── DATA SHOWN ──

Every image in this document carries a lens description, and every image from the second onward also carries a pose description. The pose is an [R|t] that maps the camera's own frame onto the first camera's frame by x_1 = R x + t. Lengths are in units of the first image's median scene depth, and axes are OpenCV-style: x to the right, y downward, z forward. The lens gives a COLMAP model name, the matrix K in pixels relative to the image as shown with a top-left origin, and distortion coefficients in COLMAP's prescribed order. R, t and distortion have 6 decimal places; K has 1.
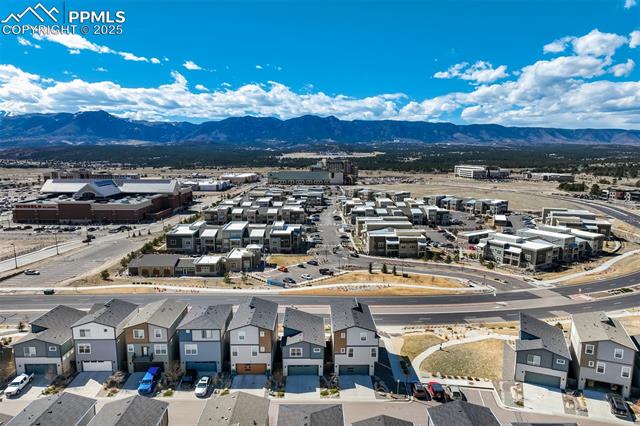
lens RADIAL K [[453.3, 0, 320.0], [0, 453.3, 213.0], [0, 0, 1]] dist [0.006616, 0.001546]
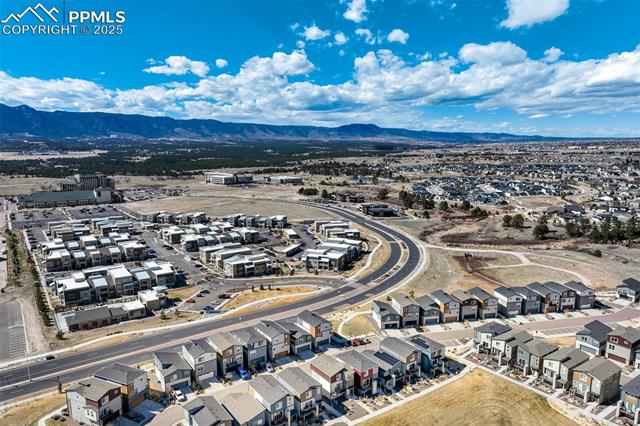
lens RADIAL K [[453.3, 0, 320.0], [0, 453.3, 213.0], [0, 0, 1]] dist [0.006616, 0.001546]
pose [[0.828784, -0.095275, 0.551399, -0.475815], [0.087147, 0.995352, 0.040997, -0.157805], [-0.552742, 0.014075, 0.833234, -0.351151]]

───

- REQUIRED WORK: Rewrite all of these lines with "decimal places" swapped for "digits after the decimal point" and everything else left as it is. Omit the pictures from your answer.

- TASK RESPONSE:
Every image in this document carries a lens description, and every image from the second onward also carries a pose description. The pose is an [R|t] that maps the camera's own frame onto the first camera's frame by x_1 = R x + t. Lengths are in units of the first image's median scene depth, and axes are OpenCV-style: x to the right, y downward, z forward. The lens gives a COLMAP model name, the matrix K in pixels relative to the image as shown with a top-left origin, and distortion coefficients in COLMAP's prescribed order. R, t and distortion have 6 digits after the decimal point; K has 1.
lens RADIAL K [[453.3, 0, 320.0], [0, 453.3, 213.0], [0, 0, 1]] dist [0.006616, 0.001546]
lens RADIAL K [[453.3, 0, 320.0], [0, 453.3, 213.0], [0, 0, 1]] dist [0.006616, 0.001546]
pose [[0.828784, -0.095275, 0.551399, -0.475815], [0.087147, 0.995352, 0.040997, -0.157805], [-0.552742, 0.014075, 0.833234, -0.351151]]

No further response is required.